### DOKUMEN SUMBER ###

Dampak dari formalisasi pendidikan pesantren ini juga berpengaruh pada hubungan santri-kiai. Dulu, kalau santri datang ke pesantren, pasti ia diserahkan sepenuhnya oleh orang tuanya kepada sang kiai. ”Sekarang santri datang ke pesantren itu bukan ke kiai lagi, tapi ke bagian tata usaha. Jadi, kalau urusan bagian tata usaha sudah selesai, bisa datang sowan ke kiai bisa tidak. Kiai sudah tidak pegang otoritas apa-apa di situ,” kata Masdar.
Meski demikian, masih banyak pesantren yang mencoba mandiri dengan cara masing-masing, bahkan mampu memberdayakan masyarakat sekitarnya. Untuk memotret kepeloporan pesantren itulah Tempo menurunkan laporan sejumlah pesantren di Tanah Air. Sebagian besar merupakan masukan dari Departemen Agama dan sebagian lagi muncul dalam diskusi redaksi.

###

*TUGAS LATIHAN*
1. Jawab pertanyaan berikut berdasarkan teks tentang pesantren:
(a) Dulu, kepada siapa santri diserahkan sepenuhnya oleh orang tuanya?
(b) Menurut Masdar, ke bagian mana santri sekarang datang ketika tiba di pesantren?
(c) Sebagian besar masukan untuk laporan Tempo berasal dari lembaga apa?
2. Silakan lanjutkan teks tentang pesantren mulai dari kalimat terakhirnya.
Catatan dataset merupakan bahan tersendiri yang terpisah dari teks tentang pesantren.

### ENTRI HASIL EKSTRAKSI ###

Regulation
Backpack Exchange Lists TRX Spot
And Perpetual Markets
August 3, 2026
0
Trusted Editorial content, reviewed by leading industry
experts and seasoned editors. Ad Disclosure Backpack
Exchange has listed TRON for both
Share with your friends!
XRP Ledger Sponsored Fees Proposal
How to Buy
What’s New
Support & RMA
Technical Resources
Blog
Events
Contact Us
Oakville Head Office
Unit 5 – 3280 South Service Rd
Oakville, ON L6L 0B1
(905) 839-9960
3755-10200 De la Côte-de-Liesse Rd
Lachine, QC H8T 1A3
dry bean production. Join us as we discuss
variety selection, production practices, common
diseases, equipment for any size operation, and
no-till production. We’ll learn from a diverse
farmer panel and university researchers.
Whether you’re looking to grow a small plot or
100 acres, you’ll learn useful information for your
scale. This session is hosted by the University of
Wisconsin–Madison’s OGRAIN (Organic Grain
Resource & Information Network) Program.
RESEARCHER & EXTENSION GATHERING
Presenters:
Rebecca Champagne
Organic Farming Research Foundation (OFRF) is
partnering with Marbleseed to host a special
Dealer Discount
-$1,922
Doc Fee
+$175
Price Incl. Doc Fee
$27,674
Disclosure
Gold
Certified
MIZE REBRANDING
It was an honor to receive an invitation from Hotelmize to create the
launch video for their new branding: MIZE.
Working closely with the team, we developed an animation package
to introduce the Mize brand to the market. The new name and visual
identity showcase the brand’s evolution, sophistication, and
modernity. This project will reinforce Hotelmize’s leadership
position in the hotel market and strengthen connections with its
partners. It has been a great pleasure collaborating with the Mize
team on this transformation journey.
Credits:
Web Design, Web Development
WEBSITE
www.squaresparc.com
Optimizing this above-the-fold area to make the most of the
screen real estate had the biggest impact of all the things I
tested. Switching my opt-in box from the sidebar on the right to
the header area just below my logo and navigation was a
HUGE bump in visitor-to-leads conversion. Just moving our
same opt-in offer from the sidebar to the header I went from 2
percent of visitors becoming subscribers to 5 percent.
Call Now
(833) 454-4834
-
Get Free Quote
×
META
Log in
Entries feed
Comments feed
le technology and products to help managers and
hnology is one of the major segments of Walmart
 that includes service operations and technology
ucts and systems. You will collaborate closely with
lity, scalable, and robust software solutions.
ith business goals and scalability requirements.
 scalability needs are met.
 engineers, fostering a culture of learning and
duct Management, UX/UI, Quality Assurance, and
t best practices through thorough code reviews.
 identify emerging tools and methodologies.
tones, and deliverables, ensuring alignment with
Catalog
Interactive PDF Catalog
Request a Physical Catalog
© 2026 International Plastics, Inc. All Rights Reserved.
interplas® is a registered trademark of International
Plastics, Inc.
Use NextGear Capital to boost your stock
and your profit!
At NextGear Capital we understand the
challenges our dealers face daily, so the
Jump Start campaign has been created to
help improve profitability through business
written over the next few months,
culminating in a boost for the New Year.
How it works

###
### ENTRI HASIL EKSTRAKSI ###

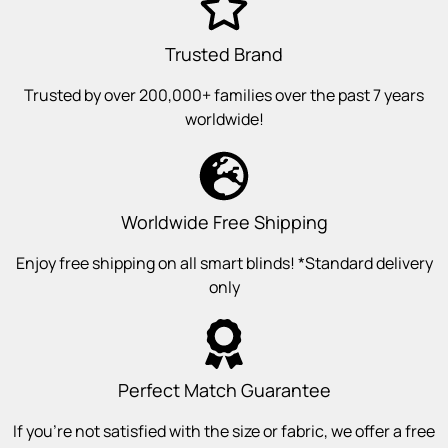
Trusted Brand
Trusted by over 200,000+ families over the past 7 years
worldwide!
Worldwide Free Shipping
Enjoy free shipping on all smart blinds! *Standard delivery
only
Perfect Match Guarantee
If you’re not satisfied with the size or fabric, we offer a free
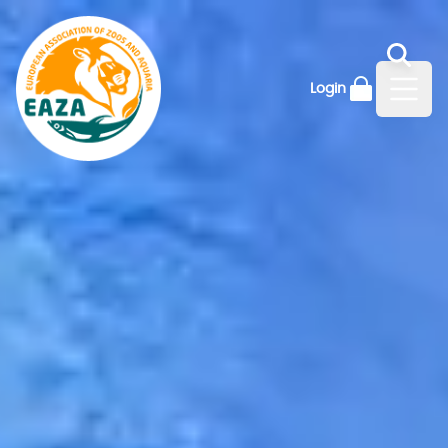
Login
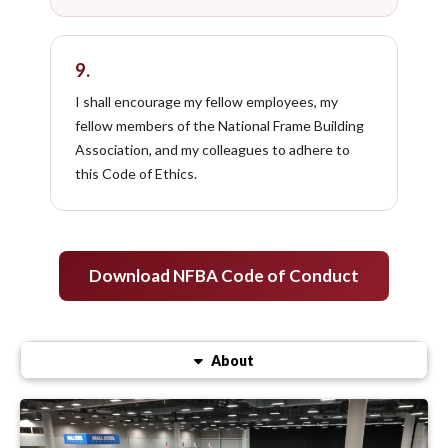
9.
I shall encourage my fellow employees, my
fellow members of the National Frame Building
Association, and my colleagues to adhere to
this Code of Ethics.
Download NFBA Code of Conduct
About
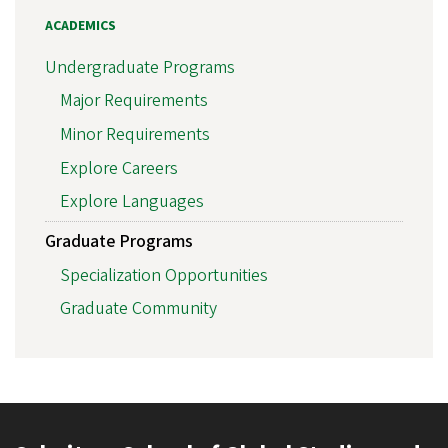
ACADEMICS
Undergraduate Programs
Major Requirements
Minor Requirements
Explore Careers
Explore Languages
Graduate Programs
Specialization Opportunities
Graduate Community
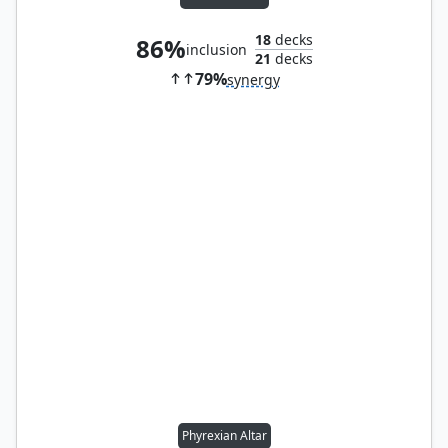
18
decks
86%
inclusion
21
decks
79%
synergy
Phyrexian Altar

###

*JAWABAN LATIHAN*
1.
(a) Kepada sang kiai.
(b) Ke bagian tata usaha.
(c) Departemen Agama.

2.
Ada delapan pesantren yang diangkat kali ini, yakni Pesantren Sidogiri di Pasuruan, Pesantren Al-Ashriyyah Nurul Iman di Parung, Pesantren Al-Amin di Tasikmalaya, Pesantren As-Salafiyyah di Mlangi, Yogyakarta, Pesantren Qamarul Huda di Lombok, Pesantren Darul Arafah dan Pesantren Ar-Raudhatul Hasanah di Sumatera Utara, serta Pesantren Salafiyah Safi’iyah di Gorontalo.
Lembaga-lembaga itu mencerminkan wajah lain pondok pesantren. Pesantren Sidogiri, misalnya, memelopori wirausaha melalui koperasi di pesantren, yang ternyata juga mendorong perekonomian masyarakat setempat. Kini mereka telah memiliki sedikitnya sepuluh unit usaha, dari toko buku hingga studio foto. Sayap usaha lain adalah produksi air minum kemasan bermerek Santri, penerbitan kitab, dan busana muslim.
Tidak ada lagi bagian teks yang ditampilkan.